Gone whaling

Herman Melville‘s classic Moby-Dick (1851) is a great book and unlike any other novel I’ve read, but I’ve been at it for so long that I’m very happy to see the back of it!

I first cracked it open in May 2015 on a ferry back to Helsinki from Tallinn, Estonia, where I’d bought it in a nice little bookshop. It all started so well: how lovely to read about “getting to sea” on the gentle glimmering waves of the Baltic Sea! Fine, Melville’s a bit verbose here and there, but Ishmael‘s witty remarks and explorations on shore, such as sharing a bed with the Polynesian harpooner Queequeg at an inn, make up for it. Ishmael meets the broody Ahab, the captain of the Pequod and a man on a mission to kill the whale that maimed his leg—all good. It’s only when the long whale hunting journey begins in earnest that my attention started to waver.

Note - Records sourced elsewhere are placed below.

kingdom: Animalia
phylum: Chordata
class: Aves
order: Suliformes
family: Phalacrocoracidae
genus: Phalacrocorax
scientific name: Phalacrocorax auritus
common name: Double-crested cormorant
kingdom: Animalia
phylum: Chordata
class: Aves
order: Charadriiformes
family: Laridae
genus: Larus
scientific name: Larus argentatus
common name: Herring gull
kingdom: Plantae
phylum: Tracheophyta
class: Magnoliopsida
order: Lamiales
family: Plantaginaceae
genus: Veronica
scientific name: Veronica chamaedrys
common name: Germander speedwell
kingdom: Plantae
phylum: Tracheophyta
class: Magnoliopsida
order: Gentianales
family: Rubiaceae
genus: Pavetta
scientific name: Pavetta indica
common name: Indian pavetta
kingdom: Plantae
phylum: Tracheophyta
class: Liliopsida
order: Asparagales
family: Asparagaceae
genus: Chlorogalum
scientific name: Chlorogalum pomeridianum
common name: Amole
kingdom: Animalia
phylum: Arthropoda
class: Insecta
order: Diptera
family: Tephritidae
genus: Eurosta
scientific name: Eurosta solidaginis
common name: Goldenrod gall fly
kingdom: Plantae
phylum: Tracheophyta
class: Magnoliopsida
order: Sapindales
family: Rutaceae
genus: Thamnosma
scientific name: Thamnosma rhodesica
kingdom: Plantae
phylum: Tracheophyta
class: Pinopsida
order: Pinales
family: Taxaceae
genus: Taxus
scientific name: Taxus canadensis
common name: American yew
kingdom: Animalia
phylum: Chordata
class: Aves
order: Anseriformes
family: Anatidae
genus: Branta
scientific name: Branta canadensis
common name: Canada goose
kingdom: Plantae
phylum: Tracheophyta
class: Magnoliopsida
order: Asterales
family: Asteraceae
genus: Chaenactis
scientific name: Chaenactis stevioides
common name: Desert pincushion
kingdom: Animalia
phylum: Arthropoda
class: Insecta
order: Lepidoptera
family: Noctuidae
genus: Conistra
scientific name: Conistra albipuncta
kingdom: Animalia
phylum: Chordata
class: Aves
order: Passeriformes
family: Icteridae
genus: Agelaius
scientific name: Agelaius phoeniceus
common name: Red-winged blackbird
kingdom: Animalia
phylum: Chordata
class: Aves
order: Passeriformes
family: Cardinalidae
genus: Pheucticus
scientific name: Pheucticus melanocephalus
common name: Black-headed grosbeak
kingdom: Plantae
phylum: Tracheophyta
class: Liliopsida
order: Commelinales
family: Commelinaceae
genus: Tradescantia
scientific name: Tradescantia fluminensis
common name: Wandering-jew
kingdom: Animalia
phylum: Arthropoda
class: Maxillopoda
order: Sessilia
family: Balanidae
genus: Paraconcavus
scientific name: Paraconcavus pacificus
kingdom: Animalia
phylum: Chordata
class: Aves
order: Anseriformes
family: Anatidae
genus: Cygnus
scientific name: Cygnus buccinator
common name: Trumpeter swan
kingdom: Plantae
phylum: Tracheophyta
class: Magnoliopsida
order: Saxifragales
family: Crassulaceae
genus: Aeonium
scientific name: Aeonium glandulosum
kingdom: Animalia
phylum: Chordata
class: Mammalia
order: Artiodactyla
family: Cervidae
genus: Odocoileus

Moby-Dick is about whales, and one whale in particular. The premise is very straightforward: Ahab wants to find the monstrous white whale called Moby-Dick, dissimilar to any other whale cruising the bottomless waters of the worlds, and kill it. This jolly pair have met before, and thanks to that encounter Ahab now clunks around with a wooden leg. Ishmael is the narrator of the story, and hovers somewhere between an omniscient narrator and an active participant in the story as a sailor on the Pequod.